=== Begin Enclosure ===

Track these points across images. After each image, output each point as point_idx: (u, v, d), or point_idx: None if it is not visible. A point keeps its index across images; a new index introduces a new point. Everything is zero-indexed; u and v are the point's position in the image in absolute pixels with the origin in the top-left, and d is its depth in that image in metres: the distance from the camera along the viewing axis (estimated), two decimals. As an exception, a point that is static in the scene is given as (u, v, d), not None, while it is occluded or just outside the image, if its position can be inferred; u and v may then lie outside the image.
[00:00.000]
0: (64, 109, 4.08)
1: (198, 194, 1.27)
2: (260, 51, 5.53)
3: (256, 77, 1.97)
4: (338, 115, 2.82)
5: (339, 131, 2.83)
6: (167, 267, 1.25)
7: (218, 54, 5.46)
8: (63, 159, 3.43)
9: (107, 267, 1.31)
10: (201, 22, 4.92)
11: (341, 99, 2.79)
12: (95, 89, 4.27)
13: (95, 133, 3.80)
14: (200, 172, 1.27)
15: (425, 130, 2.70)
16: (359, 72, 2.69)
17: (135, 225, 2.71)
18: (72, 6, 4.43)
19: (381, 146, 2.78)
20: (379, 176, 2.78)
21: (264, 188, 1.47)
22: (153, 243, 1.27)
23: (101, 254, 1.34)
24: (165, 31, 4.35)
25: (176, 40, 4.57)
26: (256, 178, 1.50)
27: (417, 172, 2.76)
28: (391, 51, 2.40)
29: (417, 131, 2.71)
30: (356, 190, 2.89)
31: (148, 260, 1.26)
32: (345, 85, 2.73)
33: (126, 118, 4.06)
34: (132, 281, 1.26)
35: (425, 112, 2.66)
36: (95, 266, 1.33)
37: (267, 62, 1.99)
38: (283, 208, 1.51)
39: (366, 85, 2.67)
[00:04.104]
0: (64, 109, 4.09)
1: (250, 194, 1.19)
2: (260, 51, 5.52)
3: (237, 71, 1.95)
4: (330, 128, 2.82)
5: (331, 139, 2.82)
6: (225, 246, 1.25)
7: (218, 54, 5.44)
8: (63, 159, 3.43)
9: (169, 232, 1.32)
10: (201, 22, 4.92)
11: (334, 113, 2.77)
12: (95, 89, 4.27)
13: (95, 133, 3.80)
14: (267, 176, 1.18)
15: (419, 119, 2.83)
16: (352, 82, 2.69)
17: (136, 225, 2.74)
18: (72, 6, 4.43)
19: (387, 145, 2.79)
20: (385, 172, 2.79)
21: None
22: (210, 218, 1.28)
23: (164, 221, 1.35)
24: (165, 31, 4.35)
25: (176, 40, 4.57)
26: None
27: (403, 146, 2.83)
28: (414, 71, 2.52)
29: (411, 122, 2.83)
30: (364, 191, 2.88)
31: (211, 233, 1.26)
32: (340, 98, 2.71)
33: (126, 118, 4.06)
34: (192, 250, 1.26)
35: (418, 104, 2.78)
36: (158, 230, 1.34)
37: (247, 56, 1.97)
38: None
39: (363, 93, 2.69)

=== End Enclosure ===

Quote the records above exactly, from the first line through the line containing "39: (366, 85, 2.67)", and nothing more.

Track these points across images. After each image, output each point as point_idx: (u, v, d), or point_idx: None if it is not visible. A point keeps its index across images; a new index introduces a new point. Everything is zero-indexed; u and v are the point's position in the image in absolute pixels with the origin in the top-left, and d is its depth in that image in metres: the distance from the camera along the viewing axis (estimated), two decimals. As an exception, a point that is static in the scene is given as (u, v, d), not None, while it is occluded or just outside the image, if its position can be inferred; u and v may then lie outside the image.
[00:00.000]
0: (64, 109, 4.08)
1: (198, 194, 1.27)
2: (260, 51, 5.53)
3: (256, 77, 1.97)
4: (338, 115, 2.82)
5: (339, 131, 2.83)
6: (167, 267, 1.25)
7: (218, 54, 5.46)
8: (63, 159, 3.43)
9: (107, 267, 1.31)
10: (201, 22, 4.92)
11: (341, 99, 2.79)
12: (95, 89, 4.27)
13: (95, 133, 3.80)
14: (200, 172, 1.27)
15: (425, 130, 2.70)
16: (359, 72, 2.69)
17: (135, 225, 2.71)
18: (72, 6, 4.43)
19: (381, 146, 2.78)
20: (379, 176, 2.78)
21: (264, 188, 1.47)
22: (153, 243, 1.27)
23: (101, 254, 1.34)
24: (165, 31, 4.35)
25: (176, 40, 4.57)
26: (256, 178, 1.50)
27: (417, 172, 2.76)
28: (391, 51, 2.40)
29: (417, 131, 2.71)
30: (356, 190, 2.89)
31: (148, 260, 1.26)
32: (345, 85, 2.73)
33: (126, 118, 4.06)
34: (132, 281, 1.26)
35: (425, 112, 2.66)
36: (95, 266, 1.33)
37: (267, 62, 1.99)
38: (283, 208, 1.51)
39: (366, 85, 2.67)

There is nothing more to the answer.